Cardinality of generating sets of faithful modules over integral domain

Let $R$ be an integral domain. Let $\alpha$ be an infinite cardinal . Let $M$ be a faithful $R$-module such that $\mu(M)< \alpha$ . Let $N$ be a submodule of $M$ and $m\in M$ and $r\in R$ be such that $rm \in N$, $\mu (N+rM) < \alpha$ and $\mu (N+Rm) < \alpha$ . Then is it true that $\mu (N) < \alpha$ ?

If this is not true in general for all infinite cardinal $\alpha$, can we atleast characterize those $\alpha$ for which it is true ? In particular, is it true for $\alpha= \aleph_0$ ?

The answer here On cardinality of generating subsets of some submodules shows that when $R$ is not an integral domain, we can have counterexamples.

NOTE : For an $R$-module $M$, by $\mu (M)$ we denote the minimal no. of generators of $M$ . So $\mu (M) < \alpha$ means $M$ can be generated by a set $S \subseteq M$ such that $|S| < \alpha$ .

• Please see " R. Nekooei and E. Rostami, A Prime Submodule Principle,Algebra Colloq. 21, 697 (2014). doi.org/10.1142/S1005386714000649 ". > – E. Rostami Mar 19 '18 at 16:25
• The paper only treats , as far as I can see, the Oka property for cardinaility of generating sets. Whereas I am asking for an Ako type of property . – user111524 Mar 19 '18 at 17:08

Let $W$ be a well-ordered set with cofinality at least $\alpha$ (for example, $W$ could be the cardinal $2^\alpha$).

Let $\mathbb{Z}^W$ be the group of functions $W\to\mathbb{Z}$, ordered lexicographically using the well-order on $W$ (i.e., $f<g$ if and only if $f(w)<g(w)$ for the least $w\in W$ with $f(w)\neq g(w)$). Then $\mathbb{Z}^W$ is a totally ordered abelian group.

By a theorem of Krull, every totally ordered abelian group is the value group of some valuation domain.
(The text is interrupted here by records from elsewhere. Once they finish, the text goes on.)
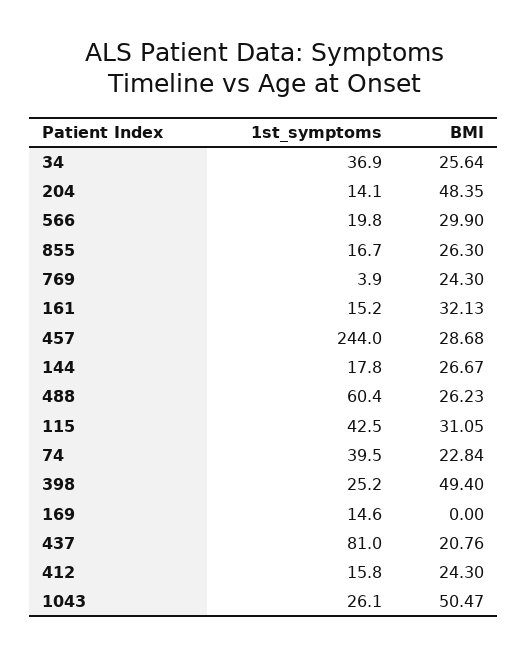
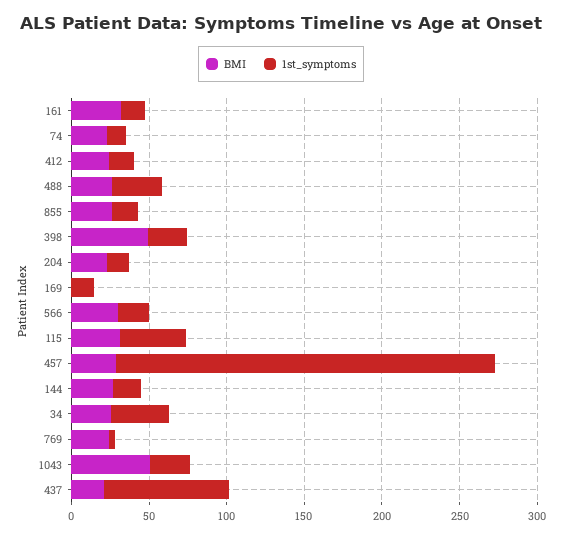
  {
    "1st_symptoms": {
      "34": 36.9,
      "204": 14.1,
      "566": 19.8,
      "855": 16.7,
      "769": 3.9,
      "161": 15.2,
      "457": 244,
      "144": 17.8,
-     "488": 60.4,
+     "488": 30,
      "115": 42.5,
-     "74": 39.5,
+     "74": 10,
      "398": 25.2,
      "169": 14.6,
      "437": 81,
      "412": 15.8,
      "1043": 26.1
    },
    "BMI": {
      "34": 25.64,
-     "204": 48.35,
+     "204": 20,
      "566": 29.9,
      "855": 26.3,
      "769": 24.3,
      "161": 32.13,
      "457": 28.68,
      "144": 26.67,
      "488": 26.23,
      "115": 31.05,
      "74": 22.84,
      "398": 49.4,
      "169": 0,
      "437": 20.76,
      "412": 24.3,
      "1043": 50.47
    }
  }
Let $R$ be a valuation domain with value group $\mathbb{Z}^W$, and $\nu:R\setminus\{0\}\to \mathbb{Z}^W$ the associated valuation.

Let $1\in\mathbb{Z}^W$ be the constant function taking the value $1$, and let $I_{>1}=\{x\in R\mid \nu(x)>1\}\cup\{0\}$ and $I_{\geq1}=\{x\in R\mid \nu(x)\geq1\}\cup\{0\}$.

Then $\mu(I_{\geq1})=1$, since $I_{\geq1}$ is generated as an ideal by any element $x$ with $\nu(x)=1$.

$\mu(I_{>1})$ is equal to the cofinality of $W$, and is therefore at least $\alpha$.

To see this, suppose $\{n_j\mid j\in J\}\subseteq I_{>1}$, and for each $j$, $w_j$ is the least element of $W$ such that $\nu(n_j)(w_j)\neq1$. Then $\{n_j\mid j\in J\}$ generates $I_{>1}$ if and only if $\{w_j\mid j\in J\}$ is cofinal in $W$, since if $w'\in W$ with $w'>w_j$ for every $j\in J$, then choosing $f\in\mathbb{Z}^W$ with $f(w)=1$ for $w<w'$ and $f(w')=2$, and $n\in I_{>1}$ with $\nu(n)=f$, then $n$ is not in the subideal of $I_{>1}$ generated by $\{n_j\mid j\in J\}$.

Now take $M=R$, $N=I_{>1}$ and $r=m$ with $\nu(r)=1$.

Then $N+rM=I_{\geq1}=N+Rm$, so $\mu(R)=\mu(N+rM)=\nu(N+Rm)=1$, but $\mu(N)\geq\alpha$.